Realizing the tampered harness was meant for him, Glen promises B.J. that he will get revenge. In a stunt where he is supposed to emerge from a burning building while completely on fire, stuntman Paul is inside the building lighting it on fire for the shot. As he tries to exit, an unseen figure traps him inside, leading to his death.

On the day that Glen is to recreate the helicopter stunt that killed Greg, B.J. discovers that Blake is responsible for the murders. He is jealous of his wife's infidelity. She rushes to the set to stop the stunt, but it is already in progress.

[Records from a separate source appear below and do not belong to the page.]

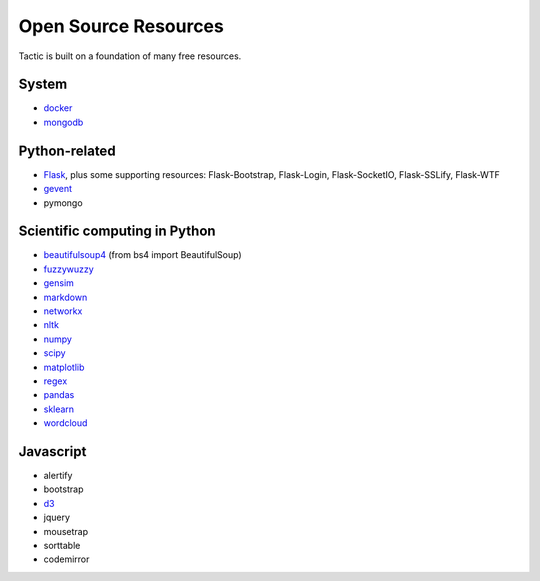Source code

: Open Source Resources
=====================
Tactic is built on a foundation of many free resources.

System
--------------------------

-  `docker <https://www.docker.com/>`__
-  `mongodb <https://www.docker.com/>`__

Python-related
----------------------------

-  `Flask <http://flask.pocoo.org/>`__, plus some supporting resources:
   Flask-Bootstrap, Flask-Login, Flask-SocketIO, Flask-SSLify, Flask-WTF
-  `gevent <http://www.gevent.org/>`__
-  pymongo

Scientific computing in Python
------------------------------

-  `beautifulsoup4 <https://www.crummy.com/software/BeautifulSoup/>`__ (from bs4 import BeautifulSoup)
-  `fuzzywuzzy <https://github.com/seatgeek/fuzzywuzzy>`__
-  `gensim <https://radimrehurek.com/gensim/>`__
-  `markdown <https://github.com/Python-Markdown/markdown>`__
-  `networkx <https://networkx.github.io>`__
-  `nltk <http://www.nltk.org>`__
-  `numpy <http://www.numpy.org>`__
-  `scipy <httsp://scipy.org>`__
-  `matplotlib <https://matplotlib.org>`__
-  `regex <https://pypi.org/project/regex/>`__
-  `pandas <http://pandas.pydata.org>`__
-  `sklearn <http://scikit-learn.org/stable/index.html>`__
-  `wordcloud <https://github.com/amueller/word_cloud>`__


Javascript
----------------------------

-  alertify
-  bootstrap
-  `d3 <https://d3js.org>`__
-  jquery
-  mousetrap
-  sorttable
-  codemirror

Blake flees in his convertible. He has loosened the skid on the helicopter, and it is starting to fall off as Greg hangs from it. B.J. tells him over the radio that Blake is the murderer. Glen directs the helicopter to hover over Blake's car. He jumps into it, just as the helicopter skid finally breaks free. Glen wrestles with Blake and jumps free of the car, just before it crashes and bursts into flames, killing Blake.

==Cast==
- Robert Forster as Glen Wilson
- Fiona Lewis as B.J. Parswell
- Ray Sharkey as Paul Salerno
- Joanna Cassidy as Patti Johnson
- Bruce Glover as Chuck Johnson
- Richard Lynch as Pete Lustig
- Darrell Fetty as Dave Allison, the kid
- James Luisi as Alvin Blake, the producer
- Candice Rialson as Judy Blake
- Malachi Throne as Earl O'Brien, the director

==Production==
Stunts was Bob Shaye's first movie for New Line Cinema and was also the company's first full-length feature film production; for the previous 10 years they had existed solely as a distribution company. "They were distributing Truck Stop Women to college campuses and they already had a script, so I was hired to direct it," said the director Mark Lester. "We hired Robert Forster because he had done Medium Cool. Don Stroud was supposed to star in it but he got into a motorcycle accident the night before shooting."

Stunts was filmed in San Luis Obispo, California.

Candice Rialson makes one of her final appearances.